_TEXTO DE LEITURA:_
┏━━
Biden foi acolhido com o alívio de quantos esperam ver a América regressar a uma certa forma de “business as usual”. A maioria anseia ter uns EUA previsíveis na sua postura, face às grandes questões mundiais, ao invés dos humores cíclicos de uma figura, que oscilava entre o caricato e o irresponsável.

Dito isto, convém nunca esquecer que um Presidente americano é, essencialmente, um Presidente dos americanos e dos seus interesses – e esses interesses nem sempre coincidem com os dos outros. Por isso, para além da simpatia e da expetativa amável, o mundo vai ter de se confrontar, adaptando-se ou não, a uma nova ordem que aí virá. E os EUA, podendo conversar com os seus aliados, habituaram-nos já a não pactar as suas grandes decisões estratégicas.

No campo internacional, já se começaram a perceber algumas coisas essenciais.

Desde logo, que a China é o inimigo estratégico e que os EUA tudo farão para coligar, à sua volta, o conjunto de vontades que possa ajudar a isolar o poder de Pequim. Tendo criado a noção, provavelmente certa, de que, no tempo de Trump, a América perdeu tempo, que a China utilizou para reforçar o seu poderio e capacidade de afirmação, Biden não quer desperdiçar a oportunidade de se colocar, muito rapidamente, à frente dos aliados asiáticos da América, na resistência à nova assertividade chinesa. Quando utiliza, cada vez mais, a expressão “indo-pacífico”, Washington assinala querer cooptar para esse seu esforço o parceiro essencial que é a Índia. É por aqui que, tudo o indica, vai passar o esforço político, diplomático e militar, que estará no centro da administração Biden.

Deixar de ter “boots on the ground” (botas no chão) é também, há muito, um objetivo tendencial de Washington. As memórias do Vietname ou do Iraque não fazem parte de um património afetivo do imaginário americano, ao contrário da Segunda Guerra Mundial.

As ameaças aos adversários são feitas, cada vez mais, de outra forma e Biden – como já tinha acontecido com Obama e mesmo com Trump – pretende corresponder à vontade, que se sabe muito expressiva, da opinião pública americana de ter o mínimo possível de tropas no exterior, em especial em zonas de risco efetivo ou potencial. A confirmação da decisão de sair do Afeganistão, que se soma ao continuado “desengajamento” no Médio Oriente, vai nesse sentido. Isso compensará, com certeza, a necessidade de presença em outros teatros simbólicos, como a Alemanha ou a Coreia do Sul.
┗━━
_DADOS REGISTADOS:_
┏━━
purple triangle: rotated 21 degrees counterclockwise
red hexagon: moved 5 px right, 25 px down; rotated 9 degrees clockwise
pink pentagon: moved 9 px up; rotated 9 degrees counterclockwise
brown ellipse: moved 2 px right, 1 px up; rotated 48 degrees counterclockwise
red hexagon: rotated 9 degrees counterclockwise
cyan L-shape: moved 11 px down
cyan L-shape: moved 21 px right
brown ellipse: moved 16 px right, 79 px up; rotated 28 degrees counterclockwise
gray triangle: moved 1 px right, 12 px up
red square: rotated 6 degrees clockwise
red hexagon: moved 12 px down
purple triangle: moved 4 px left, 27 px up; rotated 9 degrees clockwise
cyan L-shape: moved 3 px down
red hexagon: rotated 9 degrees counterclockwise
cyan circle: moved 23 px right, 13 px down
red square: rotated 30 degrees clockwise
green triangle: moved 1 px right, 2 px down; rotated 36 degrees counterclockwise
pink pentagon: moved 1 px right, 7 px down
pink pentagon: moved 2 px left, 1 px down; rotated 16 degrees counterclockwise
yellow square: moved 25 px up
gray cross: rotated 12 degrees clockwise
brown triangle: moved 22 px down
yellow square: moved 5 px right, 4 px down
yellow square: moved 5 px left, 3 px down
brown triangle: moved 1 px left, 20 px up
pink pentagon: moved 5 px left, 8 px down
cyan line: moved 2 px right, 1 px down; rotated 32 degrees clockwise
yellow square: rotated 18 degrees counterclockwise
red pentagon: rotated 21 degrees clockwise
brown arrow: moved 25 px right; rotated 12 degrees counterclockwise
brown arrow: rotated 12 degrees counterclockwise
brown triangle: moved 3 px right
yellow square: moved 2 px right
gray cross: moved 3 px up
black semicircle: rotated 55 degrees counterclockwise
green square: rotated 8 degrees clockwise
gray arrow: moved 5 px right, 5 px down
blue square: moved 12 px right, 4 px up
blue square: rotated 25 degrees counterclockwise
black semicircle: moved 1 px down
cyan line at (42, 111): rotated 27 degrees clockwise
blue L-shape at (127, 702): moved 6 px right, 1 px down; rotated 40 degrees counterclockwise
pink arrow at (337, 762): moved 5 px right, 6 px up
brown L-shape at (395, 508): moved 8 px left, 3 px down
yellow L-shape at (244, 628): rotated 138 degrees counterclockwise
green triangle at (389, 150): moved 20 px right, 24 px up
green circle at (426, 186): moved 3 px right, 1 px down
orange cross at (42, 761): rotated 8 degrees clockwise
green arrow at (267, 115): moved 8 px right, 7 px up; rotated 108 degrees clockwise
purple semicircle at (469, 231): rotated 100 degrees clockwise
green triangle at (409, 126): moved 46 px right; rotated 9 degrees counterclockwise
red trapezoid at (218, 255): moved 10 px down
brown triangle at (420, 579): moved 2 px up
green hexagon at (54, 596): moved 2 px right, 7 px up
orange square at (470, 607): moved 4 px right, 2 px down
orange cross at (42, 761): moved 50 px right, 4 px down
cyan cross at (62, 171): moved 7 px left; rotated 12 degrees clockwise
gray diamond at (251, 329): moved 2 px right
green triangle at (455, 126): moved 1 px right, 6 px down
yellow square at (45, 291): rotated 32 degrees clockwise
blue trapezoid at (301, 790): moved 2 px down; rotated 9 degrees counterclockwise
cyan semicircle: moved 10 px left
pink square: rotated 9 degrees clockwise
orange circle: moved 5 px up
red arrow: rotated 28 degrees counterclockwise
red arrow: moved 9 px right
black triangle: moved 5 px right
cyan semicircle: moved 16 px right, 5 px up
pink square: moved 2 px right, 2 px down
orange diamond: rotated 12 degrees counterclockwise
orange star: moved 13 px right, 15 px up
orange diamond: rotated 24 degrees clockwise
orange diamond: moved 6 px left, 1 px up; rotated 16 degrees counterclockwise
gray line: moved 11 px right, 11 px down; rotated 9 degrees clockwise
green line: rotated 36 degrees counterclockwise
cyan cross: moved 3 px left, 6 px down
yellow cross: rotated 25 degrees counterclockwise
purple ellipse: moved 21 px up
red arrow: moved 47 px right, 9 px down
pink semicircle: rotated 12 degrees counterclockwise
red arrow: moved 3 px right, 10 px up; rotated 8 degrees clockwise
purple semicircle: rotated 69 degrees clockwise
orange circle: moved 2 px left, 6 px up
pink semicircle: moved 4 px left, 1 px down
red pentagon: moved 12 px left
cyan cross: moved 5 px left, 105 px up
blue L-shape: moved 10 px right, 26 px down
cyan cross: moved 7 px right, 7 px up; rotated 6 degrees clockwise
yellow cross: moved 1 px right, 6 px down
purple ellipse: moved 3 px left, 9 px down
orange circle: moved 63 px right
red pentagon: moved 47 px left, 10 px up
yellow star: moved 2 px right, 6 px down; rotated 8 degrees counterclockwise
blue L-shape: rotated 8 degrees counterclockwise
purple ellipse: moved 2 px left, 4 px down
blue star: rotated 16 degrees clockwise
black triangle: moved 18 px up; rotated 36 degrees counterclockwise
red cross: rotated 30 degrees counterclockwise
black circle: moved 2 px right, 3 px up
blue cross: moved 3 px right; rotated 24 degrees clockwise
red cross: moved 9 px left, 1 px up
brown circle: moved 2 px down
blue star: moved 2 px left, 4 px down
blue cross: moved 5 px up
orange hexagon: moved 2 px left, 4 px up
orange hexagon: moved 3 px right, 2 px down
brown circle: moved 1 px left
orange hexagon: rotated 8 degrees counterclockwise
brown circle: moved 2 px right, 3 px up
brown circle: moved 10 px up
┗━━
_INSTRUÇÕES DA TAREFA:_
Prossiga o texto sobre a política externa de Biden a partir do ponto em que termina.

_RESPOSTA DA TAREFA:_
Interessante, neste desenho estratégico, é, contudo, a conflitualidade – que quase parece estimulada – com a Rússia. Onde Trump mostrava tibieza e até uma estranha cumplicidade, Biden faz renascer aquilo que foi a linguagem mais jingoísta do tempo de Obama. O regresso da Ucrânia à primeira linha de alguma mobilização, retórica e não só, acarreta, contudo, consequências que não são despiciendas para a própria unidade das vontades europeias. Sabemos bem que, no seio da União Europeia, o discurso face à Rússia não é necessariamente unívoco. A questão do gasoduto Nordstream 2, que é uma obsessão estratégica americana, é, por exemplo, um problema sério de decisão para uma Alemanha que atravessa um complexo ano eleitoral. Mas há bastante mais.

Ainda na Europa, e tendo começado por sossegar os seus aliados quanto à continuidade do seu interesse na NATO, os Estados Unidos irão, quase como contrapartida, forçar uma maior clareza face à questão chinesa. A ausência do Reino Unido no processo de debate intraeuropeu neste domínio não facilita as coisas para Washington, mas este promete ser um tempo nada fácil em Bruxelas.

Trump deu à Europa muitas dores de cabeça? Biden vai-nos colocar equações bem complicadas para resolver. Vão ver!